## Document segment
==============================

Paul O'Neill brought these CEO qualities to the Treasury Department after 13 years at the helm of Alcoa, an aluminum manufacturer. Mr. O'Neill's Alcoa storyline-banishing the company political action committee, turning down perks, and wowing financial analysts with bottom-line performance-was tailor-made for political prime time. But politics has its own demands. Mr. O'Neill's plain talk on policy-salted with "damns" and "sure as hells"-has caused financial spasms on Wall Street, much to Mr. O'Neill's exasperation. "When a reporter thinks they've got a really hot story about a change in policy, they ought to call the official that they think has indicated a change in policy and ask them if they really intended to create news." But with his utterances being parsed quickly for Wall Street on CNBC, Mr. O'Neill's had to work on measuring his words for reporters.
In addition to heading Alcoa and International Paper, Mr. O'Neill also worked 10 years at the Office of Management and Budget, the last three as deputy director under President Ford. So as a man with experience at the highest levels of both business and government, an obvious question for Mr. O'Neill is whether government, with its political nature, can ever be run like a business. He not only says yes, but suggests taxpayers ought to expect that: "I think the idea that somehow government should be inherently inefficient seems to me just dead wrong. There are a lot of activities that go on in the government that are very, very much like the things that go on in the private sector, and there's no reason one should be better than the other in terms of creating value for the same level of assets. There's no excuse for there to be any difference."

==============================

## Supplied material
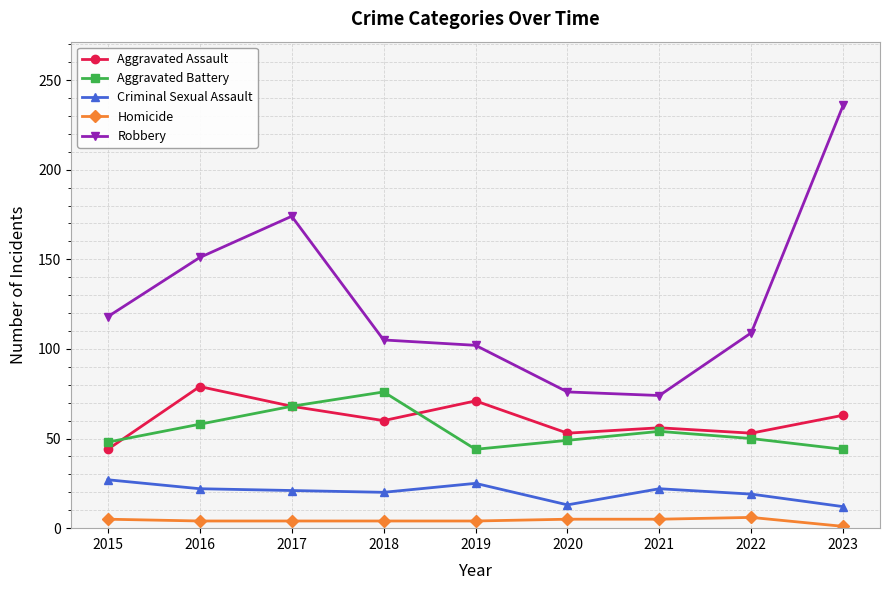

How many data points does each series have?

9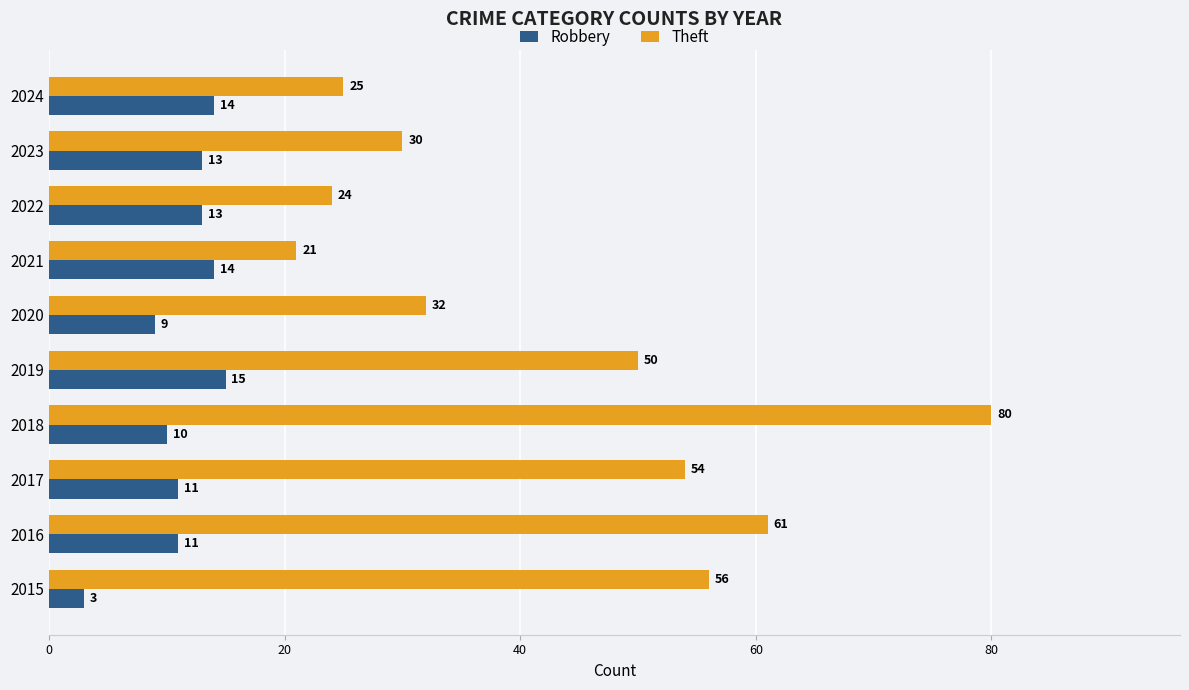

Which series has the widest spread of values?

Theft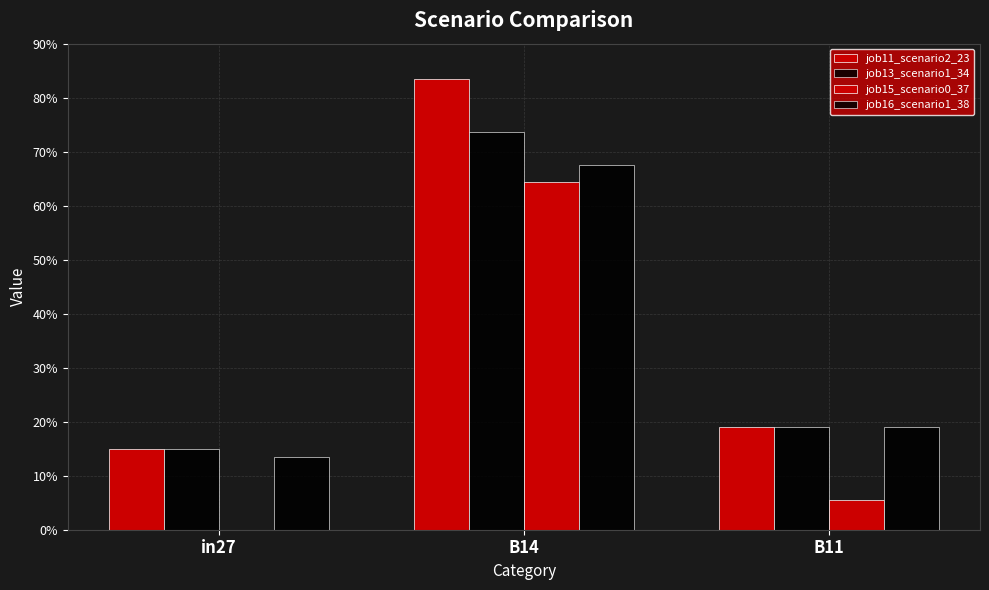

Which category has the highest value across all series?

B14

==============================

## Request 1
From the passage on Paul O'Neill, repeat the words from "Paul O'Neill brought" to "words for reporters.".
## Request 2
Name every company or government body where, according to the passage on Paul O'Neill, he has worked.
## Request 3
Write the next part of the passage on Paul O'Neill, starting after its final sentence.

## Final answer 1
Paul O'Neill brought these CEO qualities to the Treasury Department after 13 years at the helm of Alcoa, an aluminum manufacturer. Mr. O'Neill's Alcoa storyline-banishing the company political action committee, turning down perks, and wowing financial analysts with bottom-line performance-was tailor-made for political prime time. But politics has its own demands. Mr. O'Neill's plain talk on policy-salted with "damns" and "sure as hells"-has caused financial spasms on Wall Street, much to Mr. O'Neill's exasperation. "When a reporter thinks they've got a really hot story about a change in policy, they ought to call the official that they think has indicated a change in policy and ask them if they really intended to create news." But with his utterances being parsed quickly for Wall Street on CNBC, Mr. O'Neill's had to work on measuring his words for reporters.

## Final answer 2
- Treasury Department
- Alcoa
- International Paper
- Office of Management and Budget

## Final answer 3
Mr. O'Neill in March did do one unbusinesslike thing: selling stock when he did not want to. After weeks of resisting media pressure and the Democratic National Committee's online "O'Neill-Alcoa Stock Tracker," Mr. O'Neill relented in late March and began divesting his millions of dollars of holdings in Alcoa. He's still irritated about that: "The idea that someone who swore to uphold the law would use their position to improve their own personal financial situation is really at war with the idea that we can entrust people with public responsibility. Do you really have to insist that they become financial monks in order to believe that they're not going to abuse the public for their own benefit?"
Mr. O'Neill notes that the American Founders favored the election of citizen legislators who ran businesses most of the year-but now, "the idea that somehow you can't even be an investor, it's so ridiculous."